South Korea upped the ante Wednesday after Pyongyang threatened to scrap the armistice that ended a brutal war between the rival neighbors in 1953, promising retaliation for any North Korean attack.

"If North Korea carries out provocations that threaten the lives and safety of South Koreans, our military will carry out strong and resolute retaliations," South Korea's Gen. Kim Yong-hyun told reporters in Seoul.

Kim's remarks came in direct response to a North Korean threat to attack South Korea and the United States if the two countries continue joint military exercises in the region that began March 1.

North Korea's Military Command announced Tuesday that it would "launch surgical strikes at any time and any target without being bounded by the armistice accord."

The two sides have remained technically at war for the past 60 years because the agreement in 1953 to end hostilities in the Korean War was a simple armistice and not a formal peace treaty.

But tensions have risen even further in the past year following a change in leadership in North Korea that ushered in Kim Jong Un, 30, to replace his late father, Kim Jong Il. Since then, Pyongyang has moved ahead with a series of provocative nuclear weapon and ballistic missile tests that have drawn international condemnation.

The U.S. has led the effort to clamp down on the North's nuclear ambitions, and on Tuesday, Washington introduced a U.N. Security Council resolution to target the North's cash transfers.

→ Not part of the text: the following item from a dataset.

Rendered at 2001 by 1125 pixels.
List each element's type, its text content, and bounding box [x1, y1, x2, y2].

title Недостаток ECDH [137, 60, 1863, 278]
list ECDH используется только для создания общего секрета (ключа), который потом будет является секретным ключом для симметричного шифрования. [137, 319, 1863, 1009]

China, which until recently has stood by longtime ally Pyongyang, has agreed to sign on to the new resolution. The resolution is expected to be formally adopted later this week.

Meanwhile, Reuters, quoting South Korea's Yonhap news agency, reports that the North appears to be preparing its own military exercises or a possible ballistic missile test:

"North Korea has set no-fly and no-sail zones off its east and west coasts that indicates it will conduct major military drills, but test firing of short-to-medium-range missiles cannot be ruled out, South Korea's Yonhap news agency, quoting South Korean government officials, said on Wednesday."